# ASSIGNED TASK 1
Please reproduce the passage of the arducopter segfault post between "The segfault happens" and "linker interface failed.", inclusive.
# ASSIGNED TASK 2
According to the arducopter segfault post, in which function and file does the segmentation fault occur?
# ASSIGNED TASK 3
Carry on the arducopter segfault post from the point where it stops.

# EXTRACTED TEXT
────────────────────

RCInput_RPI.cpp segfault on Ubuntu, mmap call fails

Hello all,

I have an Erle-brain-2 with a Raspberry pi 3. When I run arducopter on the frambuesa Raspbian, it works fine. But when I run it on Ubuntu 18, it ends up in a segmentation fault. (I prefer Ubuntu 18 for running SLAM packages and development).
The segfault happens in the RCInput_RPI.cpp, in the Memory_table::Memory_table, when mmap is getting called.
I downloaded ardupilot and cross-compiled it, and used the same binary on both raspbian and ubuntu to compare them. (I tried master branch, and also checked out 3.2)

I have mentioned my findings here, anyone any idea why the physical mapping is not working on Ubuntu? What can I do about it?

Thank you to all the contributors.


Here is the gdb result when I run it on Ubuntu:

(gdb) run
Starting program: /home/erle/arducopter 
Cannot parse expression `.L1207 4@r4'.
warning: Probes-based dynamic linker interface failed.
Reverting to original interface.

────────────────────

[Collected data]
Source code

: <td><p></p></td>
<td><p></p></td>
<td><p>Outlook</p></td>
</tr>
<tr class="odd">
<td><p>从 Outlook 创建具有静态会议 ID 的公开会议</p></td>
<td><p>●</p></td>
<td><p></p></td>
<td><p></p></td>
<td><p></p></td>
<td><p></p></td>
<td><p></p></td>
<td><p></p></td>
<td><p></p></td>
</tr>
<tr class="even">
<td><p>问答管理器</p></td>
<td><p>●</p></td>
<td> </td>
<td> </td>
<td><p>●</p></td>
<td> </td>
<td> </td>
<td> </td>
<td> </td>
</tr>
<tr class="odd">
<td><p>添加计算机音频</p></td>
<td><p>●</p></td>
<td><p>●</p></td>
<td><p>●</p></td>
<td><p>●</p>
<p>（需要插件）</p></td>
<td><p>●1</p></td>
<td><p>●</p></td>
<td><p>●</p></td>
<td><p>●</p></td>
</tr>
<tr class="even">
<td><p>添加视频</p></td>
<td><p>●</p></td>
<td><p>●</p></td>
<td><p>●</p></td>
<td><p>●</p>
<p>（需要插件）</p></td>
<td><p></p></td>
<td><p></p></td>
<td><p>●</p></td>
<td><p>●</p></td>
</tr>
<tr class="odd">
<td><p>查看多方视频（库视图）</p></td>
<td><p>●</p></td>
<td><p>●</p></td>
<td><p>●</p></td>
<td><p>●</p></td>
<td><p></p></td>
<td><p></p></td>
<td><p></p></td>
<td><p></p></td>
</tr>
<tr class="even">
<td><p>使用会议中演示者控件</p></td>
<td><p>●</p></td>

────────────────────

# ANSWER BOX 1
The segfault happens in the RCInput_RPI.cpp, in the Memory_table::Memory_table, when mmap is getting called.
I downloaded ardupilot and cross-compiled it, and used the same binary on both raspbian and ubuntu to compare them. (I tried master branch, and also checked out 3.2)

I have mentioned my findings here, anyone any idea why the physical mapping is not working on Ubuntu? What can I do about it?

Thank you to all the contributors.


Here is the gdb result when I run it on Ubuntu:

(gdb) run
Starting program: /home/erle/arducopter 
Cannot parse expression `.L1207 4@r4'.
warning: Probes-based dynamic linker interface failed.

# ANSWER BOX 2
It occurs in Memory_table::Memory_table in RCInput_RPI.cpp, when mmap is called.

# ANSWER BOX 3
[Thread debugging using libthread_db enabled]
Using host libthread_db library "/lib/arm-linux-gnueabihf/libthread_db.so.1".
Raspberry Pi 3 Model B Rev 1.2. (intern: 2)
[New Thread 0x76cb0450 (LWP 19469)]
[New Thread 0x769ff450 (LWP 19470)]
[New Thread 0x766ff450 (LWP 19471)]
[New Thread 0x763fe450 (LWP 19472)]

Thread 1 "arducopter" received signal SIGSEGV, Segmentation fault.
memset () at ../sysdeps/arm/memset.S:35
35	../sysdeps/arm/memset.S: No such file or directory.
(gdb) bt
#0  memset () at ../sysdeps/arm/memset.S:35
#1  0x000a8b92 in Linux::Memory_table::Memory_table(unsigned int, int) ()
#2  0x000a9228 in Linux::RCInput_RPI::init() ()
#3  0x000a74b8 in HAL_Linux::run(int, char* const*, AP_HAL::HAL::Callbacks*) const ()
#4  0x00013450 in main ()
(gdb)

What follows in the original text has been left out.